Film and Television Studies at Glasgow is a vibrant community of scholars with diverse research interests. These range widely across the field – encompassing history, aesthetics, theory, practice, industry, policy, and so on – and include work into film, television and digital media. Our individual Research Profiles provide full details.
Film and Television Studies was first established at the University of Glasgow in 1974, which makes it one of the oldest in the world. The research environment includes numerous activities for scholars, doctoral and post-doctoral researchers, including the sixty-year-old journal Screen’s annual conference and seminar series.
Historically Film and Television Studies has established key areas of research excellence in such areas as: film in Scotland, television and society, and world cinemas. It also has a range of emerging areas of active interest, including in digital media, critical and creative practice, and equality, diversity and inclusivity (EDI) as it relates to industry and policy. This research is propelled by research clusters which are formed to support areas of collaborative energy, such as the Images and Ideas Cluster and the Equalities, Diversity and Inclusivity Cluster.
Film and Television Studies scholars have published numerous books, edited collections, articles, and practice works, and also work hard to widen access to knowledge. For example, we have contributed to documentaries made for the BBC, publications like Sight and Sound and Cineaste, exhibitions, online creative works, teaching materials for schools and screen tourism location guides. Here you can find some of our ongoing Projects and Networks and our Research Events.
Our doctoral community is large, energetic, and international. For a taste of some of the projects ongoing please see the PhD Student Profiles. Our first PhD student graduated in 1990, and since then our former students have secured jobs across the UK and in many countries worldwide. We have extensive experience in developing successful funding proposals for doctoral projects, including for both disciplinary and interdisciplinary research.
Our research is extremely outward-facing, and often involves partnerships with organisations beyond the University. In this we are assisted by our location in the heart of Glasgow’s cultural and media quarter, in close proximity to cinemas, arts venues, galleries, museums, archives (e.g. the National Library of Scotland Moving Image Archive, in the nearby Kelvinhall) and major film and television production hubs (e.g. BBC Scotland, Film City, Channel 4 Creative Hub). A key strength is our association with various festivals, including Africa in Motion, Document Film Festival, Glasgow Feminist Arts Festival, and The Edinburgh International Television Festival. Emerging areas in this respect include work reaching out to diverse audiences, such as with Deafblind Scotland. Our dedicated Facilities (including cinema and editing suites) greatly assist in such collaborations.
Film and Television Studies also benefits from collaborative work with other University of Glasgow scholars, across the School of Culture and Creative Arts, the College of Arts and the University more broadly. For example, our researchers lead two of the College of Arts ArtsLab Laboratories: Digital Departures and Equality, Diversity and Inclusion.

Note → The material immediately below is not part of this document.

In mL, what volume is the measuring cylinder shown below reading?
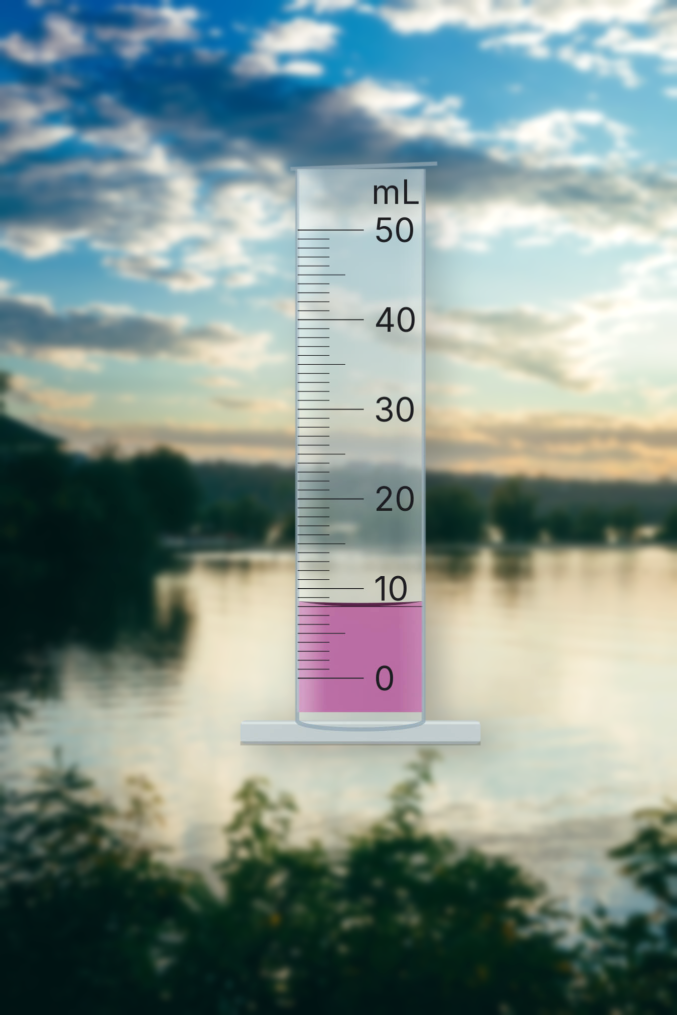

In particular, Film and Television Studies has strong historical links with Theatre Studies and the Centre for Cultural Policy Research. We share areas of collaborative interest in: the curation of culture; digitality; cultural policy; television in its industrial, social and aesthetic dimensions; performance on stage and screen; aesthetics and ecology. These shared interests inform a range of activities, from reading groups to PhD projects to performance works. More broadly, together we are committed to driving forward research in three key areas, constitutive of our collective contribution to knowledge:
- Critical Study of Cultural Forms and Policies
- Cultural History and Heritage
- Critical and Creative Practices
Film and Television Studies has contributed to this body of work across all three key areas, with scholarship on subjects like African women filmmakers and the role of television in caring environments (Critical Study of Cultural Forms and Policies); several Arts and Humanities Research Council-funded projects on film in Scotland (Cultural History and Heritage); international art exhibitions and open access videoessays (Critical and Creative Practices).
The multidisciplinary milieu which we create together was scored at 100% World Leading – the highest possible score – in the UK’s nationwide Research Excellence Framework 2014.